MaxSCN reader/writer 는 relay 에 들어간 이벤트안에서 볼 수 있는 가장 높은 SCN 인덱스의 값을 지속(persist) 시킨다. (= relay 안의 이벤트 인덱스 관리자 정도 되는 듯)

relay 는 Netty 채널에 수신된 요청 프로세서(Requet Processor)를 통해 Databus Client 의 요청을 받아 들인다. relay 는 evnet pull 과 relay manage 를 RESTful 인터페이스로 노출한다.

만약 이벤트 버퍼의 컨텐츠가 메모리 맵에 설정되면, relay 이벤트가 재시작에 의해 보존 되도록 SCN 인덱스 및 종료에 대한 메타 데이터를 저장합니다.

Event Buffer Design 에 대한 페이지를 보시라.

Database Event Producer

Database Event Produver 는 정기적으로 Databus source 안의 기본 Oracle Database 변화를 조사한다. ( Mysql 은???? ) 만약 변화를 발견하면, 소스안의 모든 변화된 rows 를 읽고 Avro 데이터로 변환한다.

JDBC RowSets 로 부터 변환된 AvroRecords 는 Schema Registry 안의 Avro Schemas를 기반으로 자동으로 저장을 수행한다.

Schemas 는 Databus sources에 대한 Oracle schema에서 자동으로 생성되어진다. (linkedin databus test2 - relay 에서 실행한 결과를 보면, distributions/schemas_registry 에 자동으로 생성되어 있음. com.linkedin.databus2.schemas package 확인해야함 !)

Avro 레코드는 데이터버스 관련 메타 데이터 및 avro 레코드의 바이너리 직렬화 데이터와 데이터 페이로드를 포함하는 Databus Event 로 직렬화된다.

AbstractEventProducer class 는 event producer 개발을 위해 프레임웍을 제공한다. txlog 테이블을 포함하도록 수정하고 txlog 테이블을 업데이트 트리거 된 Oracle 데이터베이스에서 읽는 동안 OracleEventProducer는 DbusEvents를 생성합니다.

MaxSCN Reader/Writer

MaxSCN Reader/Writer 는 Database Event Producer 의 진행사항의 추적을 유지하기 위해 사용된다. (DBEP) reader 는 DBEP 의 시작학하는 동안 사용된다. 시작 SCN이 지정되어 있지 않은 경우, 하나는 마지막으로 남은 곳에서 부터 DBEP 계속할 수 있도록 리더를 사용하여 읽을 수 있습니다.

업데이트의 각 배치는 DBEP 로 부터 읽고 relay event buffer 로 저장한 후, DBEP store 는 MaxSCN 을 이용하여 마지막 처리된 SCN 위치를 저장한다.

현재, MaxSCN reader/writer 는 SCN 로컬 파일에 저장한다.

5984592768094:Thu Dec 13 00:54:07 UTC 2012

또 다른 구현은 RDBMS 나 Zookeeper 를 사용할 수 있다.

Rest Interface

See Databus V2 Protocol

JMX

JMX 는 Jetty container 기본으로 제공한다.

relay 모니터링을 위해 다영한 MBeans 를 노출한다.

JavaDoc 을 보라

ContainerStatsMBean
DbusEventsTotalStatsMBean
DbusEventsStatisticsCollectorMBean

Schema Registry

schema registry 는 Databus 에 알려진 모든 데이터베이스 테이블의 스키마를 가진 패키지이다.

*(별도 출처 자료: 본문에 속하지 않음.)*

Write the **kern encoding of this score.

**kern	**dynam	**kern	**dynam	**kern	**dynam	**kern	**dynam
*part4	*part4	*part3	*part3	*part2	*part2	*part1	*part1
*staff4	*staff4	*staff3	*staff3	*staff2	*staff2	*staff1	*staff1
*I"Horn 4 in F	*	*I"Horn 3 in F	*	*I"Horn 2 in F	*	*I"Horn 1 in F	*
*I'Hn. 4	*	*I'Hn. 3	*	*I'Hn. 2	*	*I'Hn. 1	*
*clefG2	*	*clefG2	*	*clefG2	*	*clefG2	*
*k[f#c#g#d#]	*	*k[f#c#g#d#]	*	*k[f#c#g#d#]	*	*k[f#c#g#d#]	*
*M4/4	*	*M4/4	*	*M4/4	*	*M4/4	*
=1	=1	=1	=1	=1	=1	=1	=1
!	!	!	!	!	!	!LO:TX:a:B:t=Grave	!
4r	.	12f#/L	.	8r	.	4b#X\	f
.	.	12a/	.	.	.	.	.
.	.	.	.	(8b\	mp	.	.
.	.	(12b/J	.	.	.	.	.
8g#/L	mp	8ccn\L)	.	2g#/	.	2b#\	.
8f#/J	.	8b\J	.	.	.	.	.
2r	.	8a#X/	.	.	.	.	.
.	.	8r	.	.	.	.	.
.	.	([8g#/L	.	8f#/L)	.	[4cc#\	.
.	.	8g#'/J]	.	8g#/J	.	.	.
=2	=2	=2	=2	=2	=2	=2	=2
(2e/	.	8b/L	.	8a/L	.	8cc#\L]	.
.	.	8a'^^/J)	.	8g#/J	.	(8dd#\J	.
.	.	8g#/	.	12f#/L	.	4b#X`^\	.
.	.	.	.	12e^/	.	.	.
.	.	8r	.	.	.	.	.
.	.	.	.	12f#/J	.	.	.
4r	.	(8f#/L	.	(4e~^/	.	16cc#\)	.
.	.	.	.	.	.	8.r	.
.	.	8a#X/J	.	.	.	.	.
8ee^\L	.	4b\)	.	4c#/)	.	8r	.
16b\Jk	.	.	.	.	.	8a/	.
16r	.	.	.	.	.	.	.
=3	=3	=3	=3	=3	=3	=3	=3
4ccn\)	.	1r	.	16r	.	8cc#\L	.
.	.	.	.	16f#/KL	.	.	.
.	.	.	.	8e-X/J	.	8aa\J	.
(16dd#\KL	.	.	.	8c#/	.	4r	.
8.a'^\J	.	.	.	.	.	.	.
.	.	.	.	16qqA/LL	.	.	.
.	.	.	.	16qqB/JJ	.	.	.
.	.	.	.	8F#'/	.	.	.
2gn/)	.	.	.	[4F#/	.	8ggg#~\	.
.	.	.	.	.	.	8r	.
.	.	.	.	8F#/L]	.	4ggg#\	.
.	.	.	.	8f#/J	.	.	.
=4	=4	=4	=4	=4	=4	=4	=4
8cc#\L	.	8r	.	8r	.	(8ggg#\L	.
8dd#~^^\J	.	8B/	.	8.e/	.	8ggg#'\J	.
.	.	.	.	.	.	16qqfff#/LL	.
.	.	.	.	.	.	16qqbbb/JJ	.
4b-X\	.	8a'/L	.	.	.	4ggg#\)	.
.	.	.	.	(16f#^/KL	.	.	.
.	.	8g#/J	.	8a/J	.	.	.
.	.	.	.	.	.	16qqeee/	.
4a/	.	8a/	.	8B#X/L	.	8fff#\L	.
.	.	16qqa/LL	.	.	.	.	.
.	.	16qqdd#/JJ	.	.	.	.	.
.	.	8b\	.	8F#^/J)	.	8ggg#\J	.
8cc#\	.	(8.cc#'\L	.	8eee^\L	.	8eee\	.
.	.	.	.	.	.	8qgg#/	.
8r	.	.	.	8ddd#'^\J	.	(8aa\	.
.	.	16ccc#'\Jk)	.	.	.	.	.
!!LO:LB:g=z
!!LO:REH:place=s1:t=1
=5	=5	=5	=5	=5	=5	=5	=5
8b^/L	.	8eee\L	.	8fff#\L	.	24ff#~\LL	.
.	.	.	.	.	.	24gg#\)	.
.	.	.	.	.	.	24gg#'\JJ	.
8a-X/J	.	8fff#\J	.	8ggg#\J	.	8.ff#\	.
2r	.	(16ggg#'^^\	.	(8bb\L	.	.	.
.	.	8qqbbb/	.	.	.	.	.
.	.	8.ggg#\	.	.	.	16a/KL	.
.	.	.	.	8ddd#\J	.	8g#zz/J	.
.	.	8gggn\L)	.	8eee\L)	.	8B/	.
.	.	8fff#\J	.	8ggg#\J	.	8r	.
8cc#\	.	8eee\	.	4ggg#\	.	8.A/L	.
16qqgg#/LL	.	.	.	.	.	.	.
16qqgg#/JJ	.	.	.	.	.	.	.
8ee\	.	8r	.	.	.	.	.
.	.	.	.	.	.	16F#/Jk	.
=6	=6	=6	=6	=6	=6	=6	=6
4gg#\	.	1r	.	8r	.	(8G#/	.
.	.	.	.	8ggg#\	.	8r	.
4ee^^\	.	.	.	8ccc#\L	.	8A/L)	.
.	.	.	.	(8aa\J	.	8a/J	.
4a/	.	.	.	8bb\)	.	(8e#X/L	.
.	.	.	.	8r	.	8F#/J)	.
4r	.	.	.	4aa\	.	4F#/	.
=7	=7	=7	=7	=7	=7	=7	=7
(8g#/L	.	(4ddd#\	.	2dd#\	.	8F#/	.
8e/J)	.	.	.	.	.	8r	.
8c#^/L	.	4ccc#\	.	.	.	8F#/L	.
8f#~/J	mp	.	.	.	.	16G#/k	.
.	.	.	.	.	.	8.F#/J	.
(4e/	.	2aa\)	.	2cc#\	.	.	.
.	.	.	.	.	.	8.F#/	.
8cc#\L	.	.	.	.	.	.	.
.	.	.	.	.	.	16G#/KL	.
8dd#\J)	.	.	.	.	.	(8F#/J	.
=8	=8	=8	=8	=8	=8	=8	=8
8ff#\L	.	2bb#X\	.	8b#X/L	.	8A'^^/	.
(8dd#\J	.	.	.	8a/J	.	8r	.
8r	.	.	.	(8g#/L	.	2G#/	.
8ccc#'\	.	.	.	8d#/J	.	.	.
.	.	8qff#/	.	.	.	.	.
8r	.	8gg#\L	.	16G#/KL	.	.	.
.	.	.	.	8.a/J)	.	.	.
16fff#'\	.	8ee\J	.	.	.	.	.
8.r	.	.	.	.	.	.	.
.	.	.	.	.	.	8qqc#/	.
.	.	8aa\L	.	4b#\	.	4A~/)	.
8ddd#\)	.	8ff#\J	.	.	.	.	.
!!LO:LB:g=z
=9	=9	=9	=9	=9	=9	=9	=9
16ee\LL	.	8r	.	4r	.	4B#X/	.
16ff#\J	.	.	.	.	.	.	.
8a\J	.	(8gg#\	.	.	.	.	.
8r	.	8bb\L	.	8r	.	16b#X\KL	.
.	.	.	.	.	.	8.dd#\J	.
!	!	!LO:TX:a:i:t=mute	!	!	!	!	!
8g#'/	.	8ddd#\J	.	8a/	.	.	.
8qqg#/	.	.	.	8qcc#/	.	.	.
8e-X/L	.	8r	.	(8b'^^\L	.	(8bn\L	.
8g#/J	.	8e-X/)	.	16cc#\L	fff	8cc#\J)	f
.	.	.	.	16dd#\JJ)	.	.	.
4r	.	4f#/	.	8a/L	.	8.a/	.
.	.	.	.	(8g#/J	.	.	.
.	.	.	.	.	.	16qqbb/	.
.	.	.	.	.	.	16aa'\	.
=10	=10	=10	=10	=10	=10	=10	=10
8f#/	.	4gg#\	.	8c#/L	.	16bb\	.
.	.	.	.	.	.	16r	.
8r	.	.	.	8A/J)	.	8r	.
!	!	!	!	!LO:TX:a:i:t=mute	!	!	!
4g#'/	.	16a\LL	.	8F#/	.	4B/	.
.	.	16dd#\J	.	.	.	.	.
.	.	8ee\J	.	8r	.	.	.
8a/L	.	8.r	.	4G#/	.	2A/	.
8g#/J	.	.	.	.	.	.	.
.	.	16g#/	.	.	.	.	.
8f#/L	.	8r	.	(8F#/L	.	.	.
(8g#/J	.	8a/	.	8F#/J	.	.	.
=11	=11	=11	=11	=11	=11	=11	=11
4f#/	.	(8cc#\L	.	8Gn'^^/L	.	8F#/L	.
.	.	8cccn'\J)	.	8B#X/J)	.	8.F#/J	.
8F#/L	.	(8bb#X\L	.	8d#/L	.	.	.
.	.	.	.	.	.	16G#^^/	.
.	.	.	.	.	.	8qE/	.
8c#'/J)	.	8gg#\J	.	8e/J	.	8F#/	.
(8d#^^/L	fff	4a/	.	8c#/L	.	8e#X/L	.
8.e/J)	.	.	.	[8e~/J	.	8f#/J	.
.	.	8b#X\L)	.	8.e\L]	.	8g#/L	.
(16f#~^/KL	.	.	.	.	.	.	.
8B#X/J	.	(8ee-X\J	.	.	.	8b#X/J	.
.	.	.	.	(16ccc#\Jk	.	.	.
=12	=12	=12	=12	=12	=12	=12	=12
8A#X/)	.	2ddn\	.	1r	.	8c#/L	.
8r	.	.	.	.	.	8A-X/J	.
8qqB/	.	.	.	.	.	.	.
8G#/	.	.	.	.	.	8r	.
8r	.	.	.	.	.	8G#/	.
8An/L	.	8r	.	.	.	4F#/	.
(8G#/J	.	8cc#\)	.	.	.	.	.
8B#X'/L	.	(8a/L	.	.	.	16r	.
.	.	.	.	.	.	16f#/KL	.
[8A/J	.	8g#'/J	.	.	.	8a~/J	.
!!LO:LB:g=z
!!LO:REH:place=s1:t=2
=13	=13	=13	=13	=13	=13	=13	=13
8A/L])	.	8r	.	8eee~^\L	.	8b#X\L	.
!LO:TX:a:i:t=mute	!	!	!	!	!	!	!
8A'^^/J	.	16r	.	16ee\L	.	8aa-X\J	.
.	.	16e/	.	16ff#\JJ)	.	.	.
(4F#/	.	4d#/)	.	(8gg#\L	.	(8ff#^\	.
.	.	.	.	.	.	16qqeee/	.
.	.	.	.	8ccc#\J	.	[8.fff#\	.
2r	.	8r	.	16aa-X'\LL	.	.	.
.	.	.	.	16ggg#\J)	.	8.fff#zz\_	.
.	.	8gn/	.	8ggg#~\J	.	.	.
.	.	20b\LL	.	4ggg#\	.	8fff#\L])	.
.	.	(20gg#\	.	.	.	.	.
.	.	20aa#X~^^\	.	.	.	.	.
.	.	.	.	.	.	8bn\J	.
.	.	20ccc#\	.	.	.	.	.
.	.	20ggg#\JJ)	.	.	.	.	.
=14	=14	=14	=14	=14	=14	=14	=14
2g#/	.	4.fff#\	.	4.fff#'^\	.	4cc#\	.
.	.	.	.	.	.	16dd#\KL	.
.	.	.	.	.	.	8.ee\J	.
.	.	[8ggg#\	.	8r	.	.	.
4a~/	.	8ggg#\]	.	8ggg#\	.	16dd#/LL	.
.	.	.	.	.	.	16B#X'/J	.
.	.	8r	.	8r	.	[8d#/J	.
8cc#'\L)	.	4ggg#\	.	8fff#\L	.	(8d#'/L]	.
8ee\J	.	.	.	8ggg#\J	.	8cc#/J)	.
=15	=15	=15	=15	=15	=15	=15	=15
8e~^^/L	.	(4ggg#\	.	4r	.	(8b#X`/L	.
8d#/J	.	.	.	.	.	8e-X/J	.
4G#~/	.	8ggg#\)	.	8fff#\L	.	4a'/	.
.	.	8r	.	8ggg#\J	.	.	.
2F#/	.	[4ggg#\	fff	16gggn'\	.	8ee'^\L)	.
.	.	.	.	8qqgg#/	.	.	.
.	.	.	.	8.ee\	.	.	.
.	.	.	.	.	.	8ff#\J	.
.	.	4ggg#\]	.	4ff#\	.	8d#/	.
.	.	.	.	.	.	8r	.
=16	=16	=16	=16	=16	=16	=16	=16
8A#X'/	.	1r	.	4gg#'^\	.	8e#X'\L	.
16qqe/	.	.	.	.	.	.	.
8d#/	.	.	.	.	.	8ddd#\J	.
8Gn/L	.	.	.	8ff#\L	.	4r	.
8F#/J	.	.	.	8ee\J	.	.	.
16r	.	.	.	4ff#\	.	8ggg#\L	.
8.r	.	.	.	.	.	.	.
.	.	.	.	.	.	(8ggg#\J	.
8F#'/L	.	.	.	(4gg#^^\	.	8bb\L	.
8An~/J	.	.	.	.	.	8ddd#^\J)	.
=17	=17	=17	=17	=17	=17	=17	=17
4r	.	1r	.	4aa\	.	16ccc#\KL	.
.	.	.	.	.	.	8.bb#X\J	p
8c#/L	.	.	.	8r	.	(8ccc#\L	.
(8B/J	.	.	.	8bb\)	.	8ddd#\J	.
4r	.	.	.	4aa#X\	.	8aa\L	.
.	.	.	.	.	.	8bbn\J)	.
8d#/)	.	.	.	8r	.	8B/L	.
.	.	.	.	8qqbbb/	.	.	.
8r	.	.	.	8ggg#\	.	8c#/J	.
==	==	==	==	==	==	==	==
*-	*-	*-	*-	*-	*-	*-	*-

Creating Avro recods for the table schema

mysql 용 avro schema generator 관련
아래는 기본적으로 oracle 을 위한 것이고, mysql 을 위한 avro schema 생성 툴은 보이지 않는다.
황당한건, aesop 의 avro schema generator 를 이용하면 된다는 글을 확인함..
Databus 넌 사용하면 안되는거니???

https://github.com/linkedin/databus/issues/46

https://github.com/Flipkart/aesop/wiki/AVRO-Schema-Generator

gradle assemble 을 수행한 후, 압축 해제되고 build/databus2-cmdline-tools-pkg/distributions/ 에 tarball 생성된다.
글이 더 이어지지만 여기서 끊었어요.